Brainstorming Future Directions


  • Use of organoids or iPSC-derived human olfactory epithelium cell lines in vitro to better analyze the role of anosmia and COVID-19 in humans. The olfactory epithelium is not often studied or biopsied in autopsies routinely, so there is a dearth of data that leads scientists to depend on inexact animal models.

  • Investigate the role of blood brain barrier permeability and blood pressure regulation in COVID-19 neurological pathology and CoV2’s ability to enter the brain. As we discussed earlier, pericytes lining capillary vessels unsurprisingly express very high levels of ACE-2, leaving them potentially vulnerable to infection. How much of a role pericytes play in COVID-19 is unknown. 

  • Evaluate the expression of alternate routes of entry of the virus in the olfactory epithelium, such as CD147.

  • Look into what factors are secreted by or what are differences in gene expression in olfactory epithelial cells under control and COVID-19 conditions using single cell RNAseq, for instance. This may help gain therapeutic insight into the factors that may lead to OSN malfunction or maintenance. 

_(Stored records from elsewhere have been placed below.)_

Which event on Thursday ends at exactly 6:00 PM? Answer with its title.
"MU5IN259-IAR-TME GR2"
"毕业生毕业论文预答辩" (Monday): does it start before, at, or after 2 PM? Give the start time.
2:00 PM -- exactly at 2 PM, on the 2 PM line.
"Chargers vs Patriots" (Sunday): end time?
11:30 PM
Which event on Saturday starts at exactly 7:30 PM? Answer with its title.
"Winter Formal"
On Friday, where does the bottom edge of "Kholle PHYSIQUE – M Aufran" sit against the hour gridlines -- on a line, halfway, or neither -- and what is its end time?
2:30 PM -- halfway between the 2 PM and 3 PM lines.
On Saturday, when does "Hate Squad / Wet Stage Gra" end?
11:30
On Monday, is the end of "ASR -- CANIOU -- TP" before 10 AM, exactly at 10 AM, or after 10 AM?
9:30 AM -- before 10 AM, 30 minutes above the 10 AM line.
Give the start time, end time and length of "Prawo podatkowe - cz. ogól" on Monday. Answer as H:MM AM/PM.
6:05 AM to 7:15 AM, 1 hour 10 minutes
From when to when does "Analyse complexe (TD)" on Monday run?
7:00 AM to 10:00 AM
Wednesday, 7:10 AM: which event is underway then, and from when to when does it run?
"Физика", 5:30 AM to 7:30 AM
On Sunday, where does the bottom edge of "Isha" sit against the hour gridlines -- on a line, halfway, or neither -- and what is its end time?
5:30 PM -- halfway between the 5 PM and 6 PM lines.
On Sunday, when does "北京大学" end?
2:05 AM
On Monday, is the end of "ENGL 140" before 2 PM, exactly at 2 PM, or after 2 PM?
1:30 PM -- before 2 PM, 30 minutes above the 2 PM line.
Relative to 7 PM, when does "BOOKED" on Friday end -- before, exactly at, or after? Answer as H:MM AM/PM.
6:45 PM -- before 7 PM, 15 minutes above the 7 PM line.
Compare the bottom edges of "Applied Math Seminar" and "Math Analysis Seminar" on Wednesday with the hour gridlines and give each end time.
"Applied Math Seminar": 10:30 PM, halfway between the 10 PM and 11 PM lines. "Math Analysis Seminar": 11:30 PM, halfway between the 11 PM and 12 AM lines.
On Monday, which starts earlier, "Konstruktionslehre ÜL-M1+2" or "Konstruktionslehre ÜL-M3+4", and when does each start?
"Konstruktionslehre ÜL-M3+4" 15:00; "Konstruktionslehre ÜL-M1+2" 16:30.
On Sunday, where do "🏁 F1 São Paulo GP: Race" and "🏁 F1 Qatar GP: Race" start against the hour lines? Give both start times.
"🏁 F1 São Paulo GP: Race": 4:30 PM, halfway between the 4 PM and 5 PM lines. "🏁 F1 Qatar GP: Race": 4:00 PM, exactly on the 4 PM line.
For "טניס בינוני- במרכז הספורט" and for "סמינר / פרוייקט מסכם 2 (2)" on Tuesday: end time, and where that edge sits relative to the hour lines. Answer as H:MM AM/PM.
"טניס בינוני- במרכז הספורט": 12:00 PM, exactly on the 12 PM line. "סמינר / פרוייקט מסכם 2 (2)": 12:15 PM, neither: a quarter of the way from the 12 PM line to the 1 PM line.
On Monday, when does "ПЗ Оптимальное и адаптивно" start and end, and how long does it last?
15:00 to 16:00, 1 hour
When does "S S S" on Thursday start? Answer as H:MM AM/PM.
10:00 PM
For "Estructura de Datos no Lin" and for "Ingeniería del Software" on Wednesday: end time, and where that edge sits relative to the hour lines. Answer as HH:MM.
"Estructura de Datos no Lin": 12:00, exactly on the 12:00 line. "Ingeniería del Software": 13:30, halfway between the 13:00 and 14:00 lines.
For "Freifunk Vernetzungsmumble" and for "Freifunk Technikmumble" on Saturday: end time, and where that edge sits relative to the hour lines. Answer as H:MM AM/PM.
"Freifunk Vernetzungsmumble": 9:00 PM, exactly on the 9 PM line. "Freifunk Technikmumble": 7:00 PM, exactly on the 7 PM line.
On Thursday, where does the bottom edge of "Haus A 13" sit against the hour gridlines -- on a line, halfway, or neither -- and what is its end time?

  • Repeat the study of intranasal inoculation of CoV2 in aging and young mouse models to see the impact of aging on the rate of infection, inflammation and tissue morphology. This may explain the more clinically severe vulnerability of aging human populations in COVID-19.

  • Better understand the link between anosmia, psychiatric disorders and Parkinson’s Disease. For instance there are dopaminergic neurons in the glomerular layer of olfactory bulb. These may play a role, despite not being the subpopulation of dopaminergic neurons that is most critically lost in Parkinson’s Disease.